Neue Initiative für das Schulleben

Das GLL-Team des Gymnasiums mit drei Elternvertreterinnen, drei Schülervertreterinnen und sieben Lehrkräften; Schulleiterin Silke Brandes (Zweite, von links vorne), Initiatorin Vivian-Isabel Ameling (Dritte, von links vorne). (Foto: Rüdiger Halupczok)

„Gesund Leben Lernen“ am Gymnasium

LEHRTE (r/gg). Das Gymnasium nimmt an dem niedersächsischen Programm „Gesund Leben Lernen“ (GLL) teil. Die Teilnahme ist auf eine Laufzeit von zwei Jahren angelegt. Ziel ist, den „Lern- und Arbeitsort Schule“ dauerhaft zu einer möglichst gesunden Lebenswelt zu entwickeln. Schüler und Lehrer sollen gleichermaßen profitieren. Seit 2003 haben über 250 niedersächsische Schulen an dem Programm teilgenommen.
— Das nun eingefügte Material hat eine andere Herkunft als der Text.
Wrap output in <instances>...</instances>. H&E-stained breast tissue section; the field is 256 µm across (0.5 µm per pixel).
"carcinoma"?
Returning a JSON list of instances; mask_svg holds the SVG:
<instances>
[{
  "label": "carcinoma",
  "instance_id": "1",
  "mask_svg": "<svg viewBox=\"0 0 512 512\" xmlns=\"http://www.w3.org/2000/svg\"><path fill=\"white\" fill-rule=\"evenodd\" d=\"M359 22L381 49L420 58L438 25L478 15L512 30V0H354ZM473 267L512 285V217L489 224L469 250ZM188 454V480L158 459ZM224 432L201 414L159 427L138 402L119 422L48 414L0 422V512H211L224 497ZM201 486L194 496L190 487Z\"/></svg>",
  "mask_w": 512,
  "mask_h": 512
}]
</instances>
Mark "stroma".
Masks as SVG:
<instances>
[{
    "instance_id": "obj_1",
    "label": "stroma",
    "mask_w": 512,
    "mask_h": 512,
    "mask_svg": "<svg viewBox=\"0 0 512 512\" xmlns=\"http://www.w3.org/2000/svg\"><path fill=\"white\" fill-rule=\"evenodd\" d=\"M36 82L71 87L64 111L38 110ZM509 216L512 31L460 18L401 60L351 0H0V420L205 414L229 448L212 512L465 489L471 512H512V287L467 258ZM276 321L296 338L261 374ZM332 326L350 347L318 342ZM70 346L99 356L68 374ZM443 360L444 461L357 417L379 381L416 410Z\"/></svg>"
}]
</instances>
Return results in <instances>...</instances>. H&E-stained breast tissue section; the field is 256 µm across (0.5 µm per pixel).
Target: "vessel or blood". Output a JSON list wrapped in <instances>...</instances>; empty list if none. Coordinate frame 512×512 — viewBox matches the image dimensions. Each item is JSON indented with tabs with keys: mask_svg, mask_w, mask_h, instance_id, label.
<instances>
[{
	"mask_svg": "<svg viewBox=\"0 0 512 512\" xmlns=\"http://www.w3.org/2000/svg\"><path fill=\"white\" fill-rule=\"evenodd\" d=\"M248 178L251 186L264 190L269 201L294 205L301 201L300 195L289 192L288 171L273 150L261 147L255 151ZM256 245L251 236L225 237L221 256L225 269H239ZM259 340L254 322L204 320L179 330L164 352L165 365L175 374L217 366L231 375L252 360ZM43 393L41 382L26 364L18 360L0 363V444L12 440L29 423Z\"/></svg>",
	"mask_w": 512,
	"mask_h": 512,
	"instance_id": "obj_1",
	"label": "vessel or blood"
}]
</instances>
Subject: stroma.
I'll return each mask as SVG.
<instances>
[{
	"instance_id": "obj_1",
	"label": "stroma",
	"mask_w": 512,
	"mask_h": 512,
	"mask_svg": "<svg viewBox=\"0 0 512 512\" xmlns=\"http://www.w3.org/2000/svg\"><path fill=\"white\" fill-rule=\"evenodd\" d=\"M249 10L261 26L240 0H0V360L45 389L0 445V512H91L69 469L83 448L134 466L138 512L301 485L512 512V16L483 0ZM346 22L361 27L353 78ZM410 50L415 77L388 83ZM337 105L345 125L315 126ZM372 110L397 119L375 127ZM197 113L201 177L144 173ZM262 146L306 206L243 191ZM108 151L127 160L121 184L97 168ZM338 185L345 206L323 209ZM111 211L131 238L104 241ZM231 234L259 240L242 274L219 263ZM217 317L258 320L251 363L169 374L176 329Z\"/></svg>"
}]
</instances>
„Wir freuen uns sehr auf den Start dieses Projekts. Erste Vorstellungen, welche Aspekte gesunder Lebens- und Arbeitsverhältnisse wir als erstes an unserer Schule verwirklichen könnten, gibt es auch schon“, sagt Schulleiterin Silke Brandes.
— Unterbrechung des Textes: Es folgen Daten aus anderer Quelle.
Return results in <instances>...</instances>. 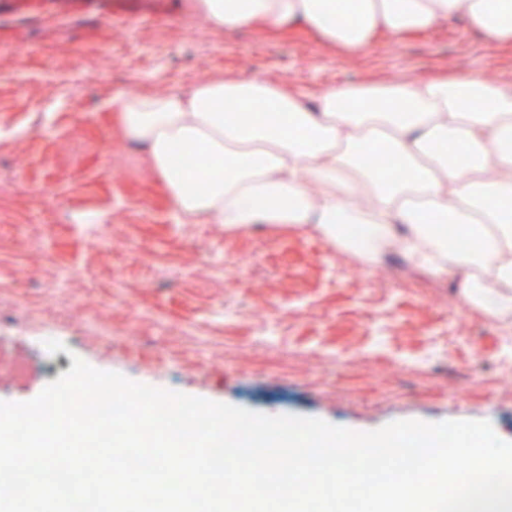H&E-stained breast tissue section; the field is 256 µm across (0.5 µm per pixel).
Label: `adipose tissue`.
Instances as JSON below:
<instances>
[{
	"mask_svg": "<svg viewBox=\"0 0 512 512\" xmlns=\"http://www.w3.org/2000/svg\"><path fill=\"white\" fill-rule=\"evenodd\" d=\"M188 8L220 29L306 31L348 51L457 15L512 42V0H189ZM228 101L237 111H225ZM108 108L184 221L233 231L290 224L368 264L397 245L416 266L459 275L469 308L512 317V86L440 75L315 97L262 77H211L187 92H121ZM439 142L447 155L433 152ZM182 144L216 162L200 188L174 169ZM374 149L405 178L365 166ZM458 236L471 248L456 247Z\"/></svg>",
	"mask_w": 512,
	"mask_h": 512,
	"instance_id": "1",
	"label": "adipose tissue"
}]
</instances>
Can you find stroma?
<instances>
[{"label":"stroma","mask_w":512,"mask_h":512,"mask_svg":"<svg viewBox=\"0 0 512 512\" xmlns=\"http://www.w3.org/2000/svg\"><path fill=\"white\" fill-rule=\"evenodd\" d=\"M453 74L512 84L465 20L358 52L215 28L185 0H0V401L81 358L129 379L358 432L487 420L512 442V323L392 250L365 264L286 224L180 222L108 100L262 76L318 94ZM64 343L51 354L45 341Z\"/></svg>","instance_id":"35a3bbf8"}]
</instances>
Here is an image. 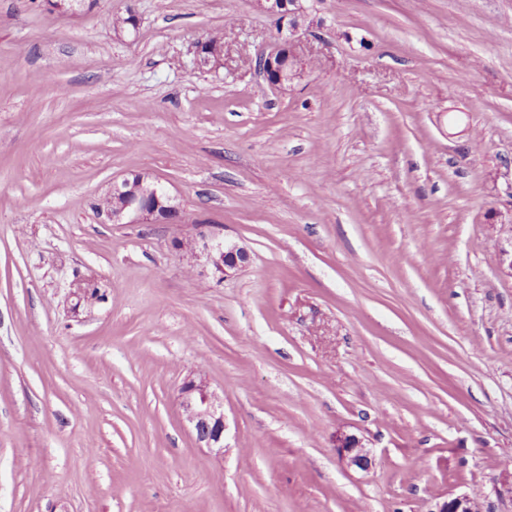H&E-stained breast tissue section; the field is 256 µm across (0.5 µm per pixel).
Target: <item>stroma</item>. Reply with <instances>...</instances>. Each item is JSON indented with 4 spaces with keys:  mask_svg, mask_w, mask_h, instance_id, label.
Here are the masks:
<instances>
[{
    "mask_svg": "<svg viewBox=\"0 0 512 512\" xmlns=\"http://www.w3.org/2000/svg\"><path fill=\"white\" fill-rule=\"evenodd\" d=\"M307 4L276 86L255 0H0V512H512V0ZM136 173L180 219L101 223ZM202 252L213 273L222 278L246 267L250 258L244 247L232 242L227 243L215 229L210 231ZM182 415L200 447L224 453V406L203 379L187 378L180 388ZM336 450L347 468L366 470L372 464L370 450L354 438L340 436Z\"/></svg>",
    "mask_w": 512,
    "mask_h": 512,
    "instance_id": "1",
    "label": "stroma"
}]
</instances>
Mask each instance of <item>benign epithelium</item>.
<instances>
[{
	"instance_id": "benign-epithelium-1",
	"label": "benign epithelium",
	"mask_w": 512,
	"mask_h": 512,
	"mask_svg": "<svg viewBox=\"0 0 512 512\" xmlns=\"http://www.w3.org/2000/svg\"><path fill=\"white\" fill-rule=\"evenodd\" d=\"M257 6L274 17L278 25L276 40L257 52V64L267 80L278 86L284 85V70L289 64L298 62L297 48L301 45L299 35L300 15L306 13L301 0H255ZM125 178L115 183L108 194L123 195L125 203L116 212L101 211L99 215L113 224L128 219L132 223L155 224L172 220L180 212L177 199L162 188L140 194L129 188ZM203 254L213 273L225 277L249 263L248 251L232 242H226L216 230H211L203 244ZM182 415L191 425L198 444L224 453V406L203 379L187 378L180 388ZM337 453L348 468L368 469L372 464L371 452L354 438L338 439ZM474 501L466 495L446 498L436 504L434 512H475Z\"/></svg>"
}]
</instances>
Beim ersten konstituierenden Treffen des GLL-Teams des Gymnasiums, das aus Lehrern, Schülern und Eltern sowie der Schulleitung besteht, gab es einen perspektivischen Erfahrungsaustausch. Erste Handlungsfelder wurden abgesteckt. Die Initiativgruppe freut sich auf die weitere Zusammenarbeit und lädt weitere Interessierte ein, die sich im weitgestreuten Bereich „Gesundheit“ einbringen möchten.
Bei „GLL“ handelt es sich um ein Kooperationsprogramm zwischen den gesetzlichen Krankenkassen und der Landesvereinigung für Gesundheit und Akademie für Sozialmedizin Niedersachsen. Das Niedersächsische Kultusministerium stellt eine Lehrerstelle für die Programmleitung zur Verfügung. „Die AOK war seit Beginn an GLL beteiligt und stellt auch zukünftig mehr als 20 Präventionsfachkräfte für die Begleitung der Schulen bereit“, beschreibt Carsten Hammler, Geschäftsführer Gesundheitsmanagement Prävention bei der AOK Niedersachsen, das Engagement.
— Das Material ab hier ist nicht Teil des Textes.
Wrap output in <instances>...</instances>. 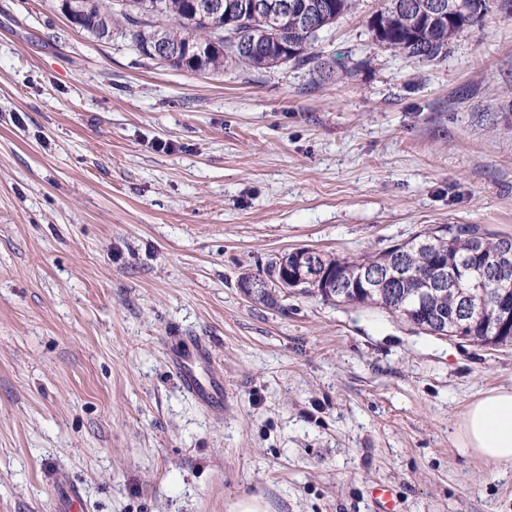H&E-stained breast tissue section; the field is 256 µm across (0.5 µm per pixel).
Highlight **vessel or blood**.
I'll return each mask as SVG.
<instances>
[{"label":"vessel or blood","instance_id":"vessel-or-blood-1","mask_svg":"<svg viewBox=\"0 0 512 512\" xmlns=\"http://www.w3.org/2000/svg\"><path fill=\"white\" fill-rule=\"evenodd\" d=\"M211 353L200 341L191 347L173 349L170 353L172 370L181 387L208 411L222 413L224 410V380L219 376L201 379L197 373L198 366L210 363Z\"/></svg>","mask_w":512,"mask_h":512}]
</instances>
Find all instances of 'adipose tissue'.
<instances>
[{
    "label": "adipose tissue",
    "instance_id": "adipose-tissue-1",
    "mask_svg": "<svg viewBox=\"0 0 512 512\" xmlns=\"http://www.w3.org/2000/svg\"><path fill=\"white\" fill-rule=\"evenodd\" d=\"M456 444L463 455L489 468H512V389H491L467 403L457 422Z\"/></svg>",
    "mask_w": 512,
    "mask_h": 512
}]
</instances>
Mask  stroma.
I'll use <instances>...</instances> for the list:
<instances>
[{
	"label": "stroma",
	"instance_id": "stroma-1",
	"mask_svg": "<svg viewBox=\"0 0 512 512\" xmlns=\"http://www.w3.org/2000/svg\"><path fill=\"white\" fill-rule=\"evenodd\" d=\"M445 60L381 48L379 0L323 32L329 72L218 73L98 40L59 0H0V512H512V470L455 448L463 407L512 387L477 347L240 278L427 227L512 235V16ZM198 336L224 413L168 348ZM208 347L196 340L187 349L176 348L170 352V364L181 387L208 411L220 414L224 411V380L212 375L202 380L197 367L210 363Z\"/></svg>",
	"mask_w": 512,
	"mask_h": 512
}]
</instances>
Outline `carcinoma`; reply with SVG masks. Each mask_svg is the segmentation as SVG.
Here are the masks:
<instances>
[{"mask_svg":"<svg viewBox=\"0 0 512 512\" xmlns=\"http://www.w3.org/2000/svg\"><path fill=\"white\" fill-rule=\"evenodd\" d=\"M246 0H224V11L213 18L194 12L193 0H61L63 14L73 12L74 24L97 39H109L120 31L141 57L155 60L149 52L154 40L163 38L185 46L178 56L158 60L164 66L199 73L224 69L231 60L247 70H262L284 63L322 67L314 52L319 32L332 26L355 8V0H292L296 11L313 10V26L296 23L274 27L242 9ZM424 0H381L369 27L378 45L418 62L442 61L449 46L465 34L486 10L485 0H463L465 10L450 12L434 21L412 26L404 5L421 6ZM287 46L277 51L279 44ZM508 242L478 224H450L429 228L415 238L392 245L373 255L339 258L321 254L319 264L335 281L350 280L360 266L378 267L390 262L392 287L381 291L346 284V294L334 288L309 284L300 292L324 301H343L378 308L421 330L439 319L448 331L476 346L512 344V325L502 324L512 312V266L497 274L498 287L484 289L472 298L471 317L455 319L457 289L445 288L420 300L424 279L438 264L457 271L458 289L468 288L475 271L490 268L499 248ZM502 327H497V324Z\"/></svg>","mask_w":512,"mask_h":512,"instance_id":"1","label":"carcinoma"}]
</instances>
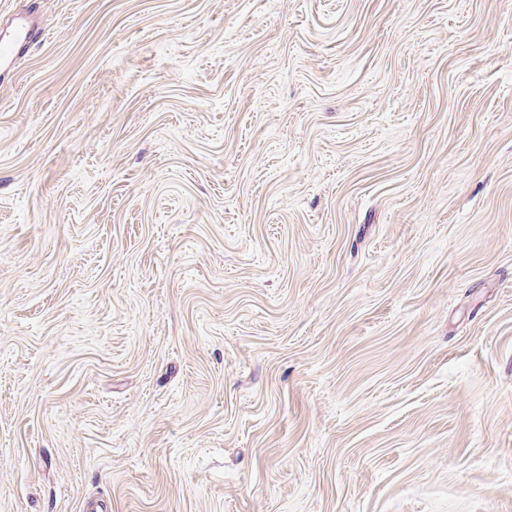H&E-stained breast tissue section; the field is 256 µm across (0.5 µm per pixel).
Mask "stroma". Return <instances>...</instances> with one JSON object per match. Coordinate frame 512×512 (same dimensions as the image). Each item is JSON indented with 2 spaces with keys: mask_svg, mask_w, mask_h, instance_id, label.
<instances>
[{
  "mask_svg": "<svg viewBox=\"0 0 512 512\" xmlns=\"http://www.w3.org/2000/svg\"><path fill=\"white\" fill-rule=\"evenodd\" d=\"M0 512H512V0H0ZM41 21L36 10L14 18L0 33V64L6 70L23 49L37 44L41 37Z\"/></svg>",
  "mask_w": 512,
  "mask_h": 512,
  "instance_id": "stroma-1",
  "label": "stroma"
}]
</instances>
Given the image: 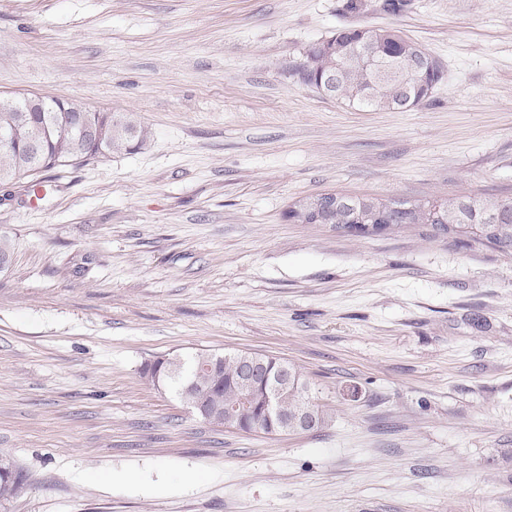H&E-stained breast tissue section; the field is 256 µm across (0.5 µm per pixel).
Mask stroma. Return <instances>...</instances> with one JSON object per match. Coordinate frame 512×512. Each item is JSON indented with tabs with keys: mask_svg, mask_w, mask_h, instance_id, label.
<instances>
[{
	"mask_svg": "<svg viewBox=\"0 0 512 512\" xmlns=\"http://www.w3.org/2000/svg\"><path fill=\"white\" fill-rule=\"evenodd\" d=\"M363 26L441 65L422 104L304 82ZM22 94L149 136L0 188V454L29 482L0 512H512V258L283 217L327 190L512 202V0H0ZM200 351L294 364L331 420L218 428L141 374Z\"/></svg>",
	"mask_w": 512,
	"mask_h": 512,
	"instance_id": "1",
	"label": "stroma"
}]
</instances>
AOK-Präventionsberaterin Christine Scherl aus Hannover weiß, in welchen Bereichen häufig Verbesserungspotenziale schlummern: „Weniger Lärm im Klassenzimmer oder auf den Fluren, ein ausgewogener Pausenimbiss, eine bewegungsfreundlichere Gestaltung des Schulhofes oder ein Rückzugsraum für Lehrer sind nur einige Beispiele. Gemeinsam arbeiten Schüler sowie Lehrer, Hausmeister und Eltern daran, die Lern- und Arbeitsbedingungen gesünder zu gestalten. Unsere Aufgabe besteht hauptsächlich darin, die Steuerungsgruppe und entstehende Gesundheitszirkel zu moderieren.“ Wichtige Ziele sind auch das soziale Lernen und die Gewaltprävention bereits in den unteren Klassen.